Team Selection Test

Since $C$, $D$, $P$, $F$ are cyclic, we have $\angle DPE=180^{\circ }-\angle C$.



As $A$, $E$, $P$, $F$ are cyclic, we also get $\angle FPE=180^{\circ }-\angle A$. Therefore, we have $\angle FPD=360^{\circ }-(180^{\circ }-\angle A+180^{\circ }-\angle C)=180^{\circ }-\angle B$ and hence, $B$, $D$, $P$, $F$ are cyclic as well.

Since $C$, $D$, $P$, $E$ are cyclic, we have $\frac{PE}{DC}=\frac{AE}{AD}$. Similarly, we have $\frac{PE}{AD}=\frac{AD}{AE}$. Since $B$, $D$, $P$, $F$ are cyclic. Thus, as $BD=DC$ we obtain $\frac{PE}{AD}=\frac{AD}{AE}$.

On the other hand, since $PQ$ is an angle bisector, we get $\frac{PE}{AE}=\frac{PF}{QE}$. $\frac{AF}{QE}=\frac{QF}{QE}$ and therefore, $\frac{AF}{AE}=\frac{QF}{QE}$ which implies that $AQ$ is the angle bisector of $A$ in triangle $EAF$.

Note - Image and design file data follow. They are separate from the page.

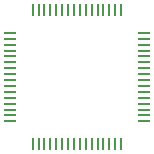
<source format=gtp>
%TF.GenerationSoftware,KiCad,Pcbnew,(5.1.6-0-10_14)*%
%TF.CreationDate,2021-10-16T06:26:27+09:00*%
%TF.ProjectId,fiber_laser_test,66696265-725f-46c6-9173-65725f746573,rev?*%
%TF.SameCoordinates,Original*%
%TF.FileFunction,Paste,Top*%
%TF.FilePolarity,Positive*%
%FSLAX46Y46*%
G04 Gerber Fmt 4.6, Leading zero omitted, Abs format (unit mm)*
G04 Created by KiCad (PCBNEW (5.1.6-0-10_14)) date 2021-10-16 06:26:27*
%MOMM*%
%LPD*%
G01*
G04 APERTURE LIST*
%ADD10R,0.250000X1.000000*%
%ADD11R,1.000000X0.250000*%
G04 APERTURE END LIST*
D10*
%TO.C,U1*%
X179763001Y-59070000D03*
X180263001Y-59070000D03*
X180763001Y-59070000D03*
X181263001Y-59070000D03*
X181763001Y-59070000D03*
X182263001Y-59070000D03*
X182763001Y-59070000D03*
X183263001Y-59070000D03*
X183763001Y-59070000D03*
X184263001Y-59070000D03*
X184763001Y-59070000D03*
X185263001Y-59070000D03*
X185763001Y-59070000D03*
X186263001Y-59070000D03*
X186763001Y-59070000D03*
X187263001Y-59070000D03*
D11*
X189213001Y-61020000D03*
X189213001Y-61520000D03*
X189213001Y-62020000D03*
X189213001Y-62520000D03*
X189213001Y-63020000D03*
X189213001Y-63520000D03*
X189213001Y-64020000D03*
X189213001Y-64520000D03*
X189213001Y-65020000D03*
X189213001Y-65520000D03*
X189213001Y-66020000D03*
X189213001Y-66520000D03*
X189213001Y-67020000D03*
X189213001Y-67520000D03*
X189213001Y-68020000D03*
X189213001Y-68520000D03*
D10*
X187263001Y-70470000D03*
X186763001Y-70470000D03*
X186263001Y-70470000D03*
X185763001Y-70470000D03*
X185263001Y-70470000D03*
X184763001Y-70470000D03*
X184263001Y-70470000D03*
X183763001Y-70470000D03*
X183263001Y-70470000D03*
X182763001Y-70470000D03*
X182263001Y-70470000D03*
X181763001Y-70470000D03*
X181263001Y-70470000D03*
X180763001Y-70470000D03*
X180263001Y-70470000D03*
X179763001Y-70470000D03*
D11*
X177813001Y-68520000D03*
X177813001Y-68020000D03*
X177813001Y-67520000D03*
X177813001Y-67020000D03*
X177813001Y-66520000D03*
X177813001Y-66020000D03*
X177813001Y-65520000D03*
X177813001Y-65020000D03*
X177813001Y-64520000D03*
X177813001Y-64020000D03*
X177813001Y-63520000D03*
X177813001Y-63020000D03*
X177813001Y-62520000D03*
X177813001Y-62020000D03*
X177813001Y-61520000D03*
X177813001Y-61020000D03*
%TD*%
M02*

</source>
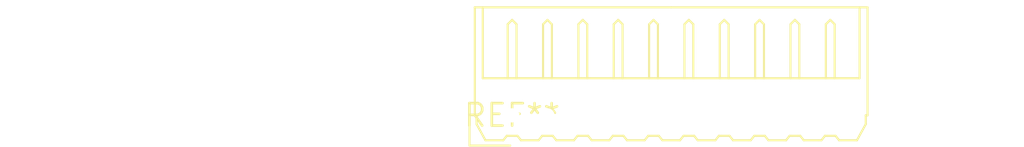
<source format=kicad_pcb>
(kicad_pcb (version 20240108) (generator pcbnew)

  (general
    (thickness 1.6)
  )

  (paper "A4")
  (layers
    (0 "F.Cu" signal)
    (31 "B.Cu" signal)
    (32 "B.Adhes" user "B.Adhesive")
    (33 "F.Adhes" user "F.Adhesive")
    (34 "B.Paste" user)
    (35 "F.Paste" user)
    (36 "B.SilkS" user "B.Silkscreen")
    (37 "F.SilkS" user "F.Silkscreen")
    (38 "B.Mask" user)
    (39 "F.Mask" user)
    (40 "Dwgs.User" user "User.Drawings")
    (41 "Cmts.User" user "User.Comments")
    (42 "Eco1.User" user "User.Eco1")
    (43 "Eco2.User" user "User.Eco2")
    (44 "Edge.Cuts" user)
    (45 "Margin" user)
    (46 "B.CrtYd" user "B.Courtyard")
    (47 "F.CrtYd" user "F.Courtyard")
    (48 "B.Fab" user)
    (49 "F.Fab" user)
    (50 "User.1" user)
    (51 "User.2" user)
    (52 "User.3" user)
    (53 "User.4" user)
    (54 "User.5" user)
    (55 "User.6" user)
    (56 "User.7" user)
    (57 "User.8" user)
    (58 "User.9" user)
  )

  (setup
    (pad_to_mask_clearance 0)
    (pcbplotparams
      (layerselection 0x00010fc_ffffffff)
      (plot_on_all_layers_selection 0x0000000_00000000)
      (disableapertmacros false)
      (usegerberextensions false)
      (usegerberattributes false)
      (usegerberadvancedattributes false)
      (creategerberjobfile false)
      (dashed_line_dash_ratio 12.000000)
      (dashed_line_gap_ratio 3.000000)
      (svgprecision 4)
      (plotframeref false)
      (viasonmask false)
      (mode 1)
      (useauxorigin false)
      (hpglpennumber 1)
      (hpglpenspeed 20)
      (hpglpendiameter 15.000000)
      (dxfpolygonmode false)
      (dxfimperialunits false)
      (dxfusepcbnewfont false)
      (psnegative false)
      (psa4output false)
      (plotreference false)
      (plotvalue false)
      (plotinvisibletext false)
      (sketchpadsonfab false)
      (subtractmaskfromsilk false)
      (outputformat 1)
      (mirror false)
      (drillshape 1)
      (scaleselection 1)
      (outputdirectory "")
    )
  )

  (net 0 "")

  (footprint "Molex_Micro-Latch_53254-1070_1x10_P2.00mm_Horizontal" (layer "F.Cu") (at 0 0))

)

</source>
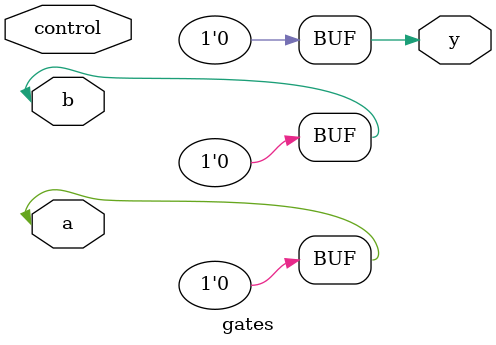
<source format=v>
module gates (y, a,b, control);
input a, b, control;
output y;

//and g1 (y,a,b);
or g2(y,a,b);
not g3(y,a);
nand g4(y,a,b);
nor g5(y,a,b);
xor g6(y,a,b);
xnor g7(y,a,b);
buf g8(y,a);
bufifl g9(y, a, control);
bufifo g10(y,a, control);
notifl gll(y, a, control);
notifo g12(y, a, control);
endmodule

</source>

Let $T$ be the intersection of $PQ$ and the line perpendicular to $BC$ passing through $A$. Since $AT$ is an altitude and $AQ$ is angle bisector in triangle $ABC$, we have $\angle TQA=(\angle B-\angle C)/2$. By angle chasing we have $\angle APE=\angle C$ and $\angle APF=\angle B$. As $PQ$ is an angle bisector in $FPE$, we get $\angle QPA=(\angle B-\angle C)/2$ and hence, we obtain $\angle TQA=\angle QPA$ which implies that $AT$ is tangent to the circumcircle of $AQP$ and we are done.